The historical roots that connect the UK and Gothenburg are still evident today, with many spots in the city still alluding to British names, like Chalmers University – founded by the son of a wealthy Scottish industrialist, or Chapmans Torgnamed after a family of sailors and shipbuilders once well-established in the area. 

Catriona Chaplin, a British expat turned Gothenburger, only began to see the similarities and know of the nickname after relocating to the region for work. Growing up in Leicestershire, central England, she’d never heard of London’s Swedish sibling city.

“We came to Gothenburg 17 years ago.
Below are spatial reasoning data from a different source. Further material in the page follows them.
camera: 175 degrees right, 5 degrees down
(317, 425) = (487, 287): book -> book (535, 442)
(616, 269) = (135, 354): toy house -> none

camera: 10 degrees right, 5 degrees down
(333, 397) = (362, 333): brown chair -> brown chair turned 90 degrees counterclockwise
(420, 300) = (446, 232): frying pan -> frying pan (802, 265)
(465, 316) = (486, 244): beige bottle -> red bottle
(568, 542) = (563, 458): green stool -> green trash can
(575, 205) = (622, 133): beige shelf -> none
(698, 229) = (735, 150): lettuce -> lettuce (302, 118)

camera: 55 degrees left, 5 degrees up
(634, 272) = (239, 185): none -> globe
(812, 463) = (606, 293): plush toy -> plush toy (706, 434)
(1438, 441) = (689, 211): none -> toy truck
We’d never heard about [the nickname] until we moved here, but there is a bar on Avenyn called Lilla London, so that’s when we started to know about it,” she says.

Today, as the membership secretary of the British Club of Gothenburg, she brings a taste of the British Isles to life in Gothenburg.

The Club, which organises social events like concerts, quiz nights, and theatre performances, has a membership base of nearly 200 families. And although less than 0.5 percent of Gothenburg’s population today was born in the UK, the club welcomes members from a range of nationalities.

In fact, the only membership requirement is having some kind of interest in the UK, be it from a cultural standpoint, a past tourist experience, or a love of the language. 

“People come to the British Club just to socialise in their native language. It’s also about the culture, like the banter, the jokes and playing on words,” she says. 

Although the city’s British roots run deep, questions remain about modern-day Gothenburg’s status as “Little London”.

To some, the west-coast maritime hub’s industrial legacy, strong working-class culture, and amiable nature are reminiscent of a different English city. “They ought to call it ‘Little Liverpool’!” says Chaplin, with a smile. 

Lasting Landmarks

Evidence of Gothenburg’s British connections can be found in many of its landmarks, shops, and of course, pubs. Some of the historical hotspots still apparent today include:

Haga – The British ‘hood 

The area of Haga, just outside the old city, was once considered a slum, but changed character thanks to British philanthropist Robert Dickson (1782-1858), who built public baths, a library, and other landmarks with the typical red bricks found in Britain at the time.

St Andrew’s Church 

A key part of the British community is the Anglican church of Saint Andrew’s, also in Haga. Dedicated to the patron saint of Scotland, it was built and to date funded by ‘The British Factory’, a British society founded in the 1700s to help expats in Gothenburg that remains active even today.

The Victorian gothic style of the church is in line with the architectural trend in Britain at the time. 

John Scott – a legend among Gothenburgers

One of Gothenburg’s most well-loved establishments is John Scott’s, a local pub chain named after Pastor John Henry Scott, an Englishman and prominent landowner in 18th century Gothenburg. 

The “English quarter”

The square of buildings delineated by Teatergatan, Storgatan, Kungsportsavenyn and Vasagatan was once known as the city’s English Quarter. The buildings in this neighbourhood are influenced by British design, and the original landowners were in fact English pastor John Henry Scott and his wife, Jacobina.